Twenty kilometers a day. 70 years old. Traveling the Way of St. James in Spain. Next week I begin my pilgrimage.
The Way of St. James was one of the most important Christian pilgrimages during the Middle Ages, together with those to Rome and Jerusalem.
Legend holds that St. James’s remains were carried by boat from Jerusalem to northern Spain, where he was buried in what is now the city of Santiago de Compostela. That Spanish city is the end destination of my travels.
‘The Way’ can take one of dozens of pilgrimage routes to Santiago de Compostela.
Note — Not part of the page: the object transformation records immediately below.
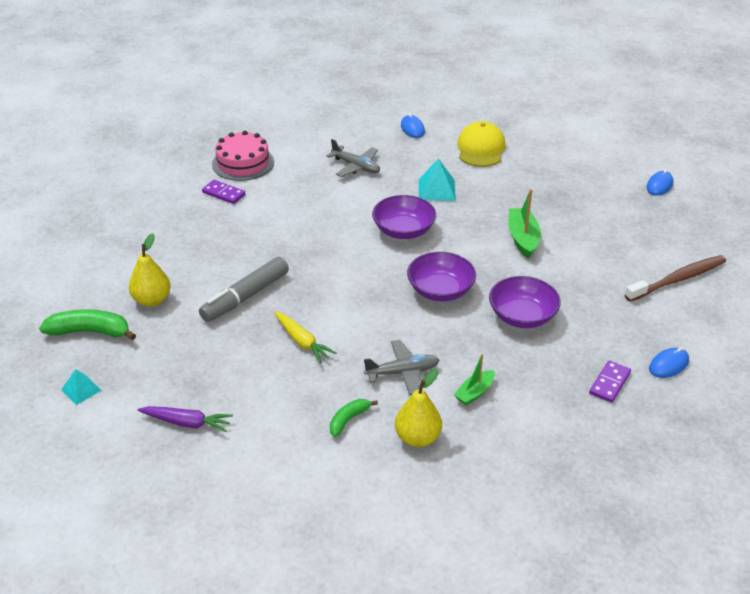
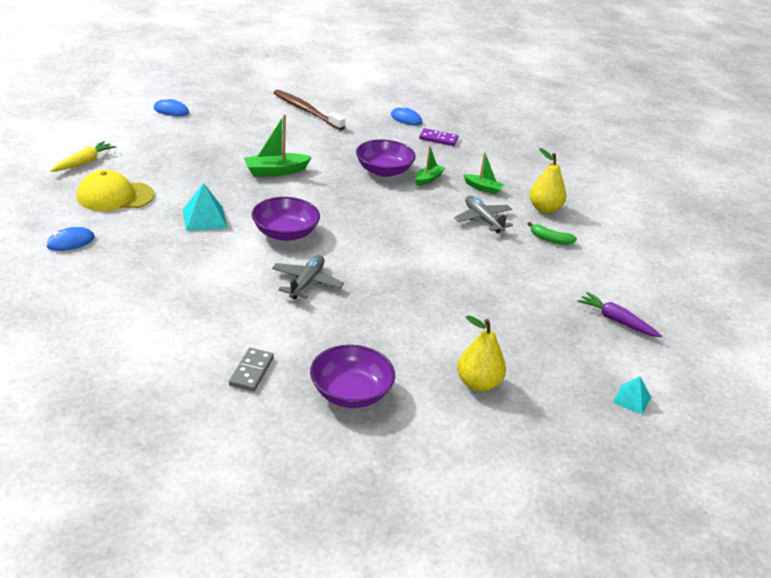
camera: 110 degrees left, 5 degrees down
(90, 332) = (553, 419): green banana -> none
(187, 423) = (616, 321): purple carrot -> purple carrot turned 45 degrees counterclockwise
(223, 193) = (251, 371): purple domino -> grey domino
(243, 163) = (172, 368): pink cake -> none
(245, 297) = (437, 317): grey marker -> none
(302, 341) = (479, 273): yellow carrot -> yellow carrot (84, 162)
(356, 167) = (166, 274): grey plane -> grey plane (306, 283)
(440, 290) = (370, 208): purple bowl -> purple bowl (351, 392)
(500, 348) = (428, 179): none -> green boat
Traditionally, the Way of Saint James begins at one’s home and ends at the pilgrimage site. Last year over 200,000 pilgrims traveled by car, bicycle, horse, and foot to the tomb.
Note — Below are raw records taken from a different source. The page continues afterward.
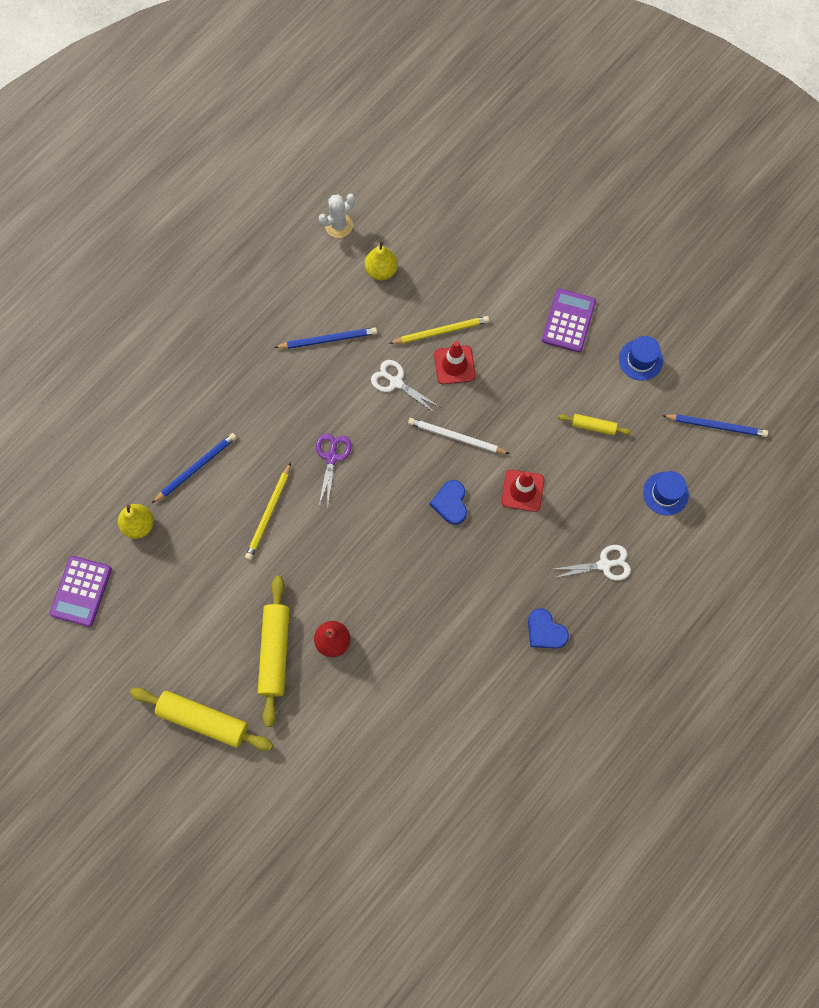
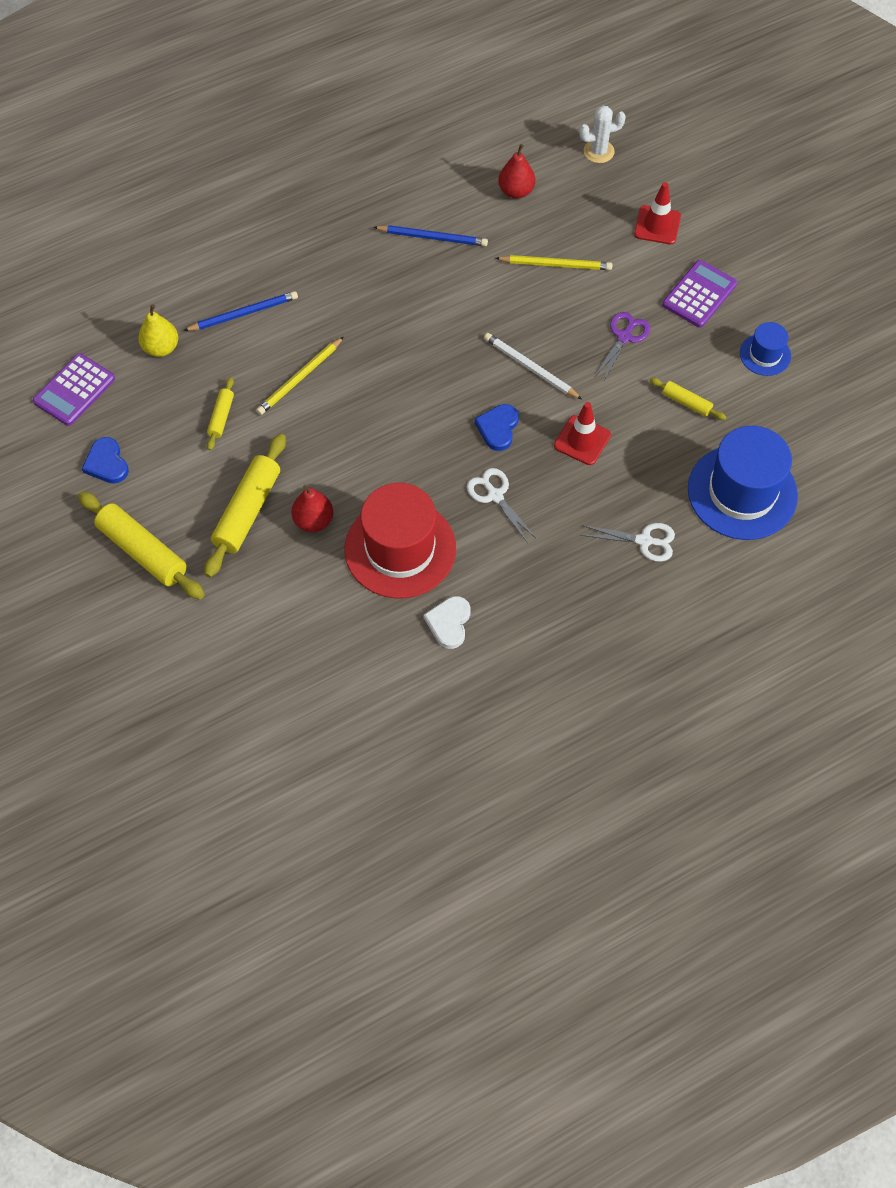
camera: 20 degrees right, 10 degrees down
(217, 573) = (221, 417): none -> yellow rolling pin
(332, 457) = (389, 346): purple scissors -> purple scissors (624, 337)
(338, 225) = (489, 139): white cactus -> white cactus (598, 151)
(381, 270) = (516, 191): yellow pear -> red pear
(396, 382) = (487, 297): white scissors -> white scissors (495, 495)
(413, 641) = (400, 549): none -> red hat
(454, 365) = (557, 300): red traffic cone -> red traffic cone (657, 225)
(477, 693) = (449, 623): none -> white heart
(545, 631) = (550, 585): blue heart -> blue heart (107, 463)
(665, 493) = (742, 492): blue hat -> blue hat, size x2.03
(716, 426) = (826, 443): blue pencil -> none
I plan to walk the French route which stretches nearly 500 miles from St. Jean-Pied-du Port in France to Santiago in the northwestern part of Spain. I am starting in Pamplona next week.
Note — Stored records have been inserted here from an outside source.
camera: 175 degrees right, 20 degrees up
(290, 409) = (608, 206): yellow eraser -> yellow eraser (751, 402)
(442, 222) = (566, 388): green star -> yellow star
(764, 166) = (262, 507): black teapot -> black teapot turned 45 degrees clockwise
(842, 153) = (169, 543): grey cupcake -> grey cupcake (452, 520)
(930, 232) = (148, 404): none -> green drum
For seventy years I have been on the way to a more abundant life. What better way to reflect on this journey of existence than to make a month-long pilgrimage to the tomb of St. James in Spain?
Learning to be adaptable is the mark of a real pilgrim. Forty years spent in Bolivia have been for me a good preparation for living in uncertainty, and I have discovered that sometimes adverse conditions are when the best things happen.
Sometimes when life grows comfortable, it can be good to put ourselves intentionally in the way of challenge. I believe that the hardships during this journey to St. James will be as much a part of my pilgrimage as the joy and gladness that comes from reaching my destination.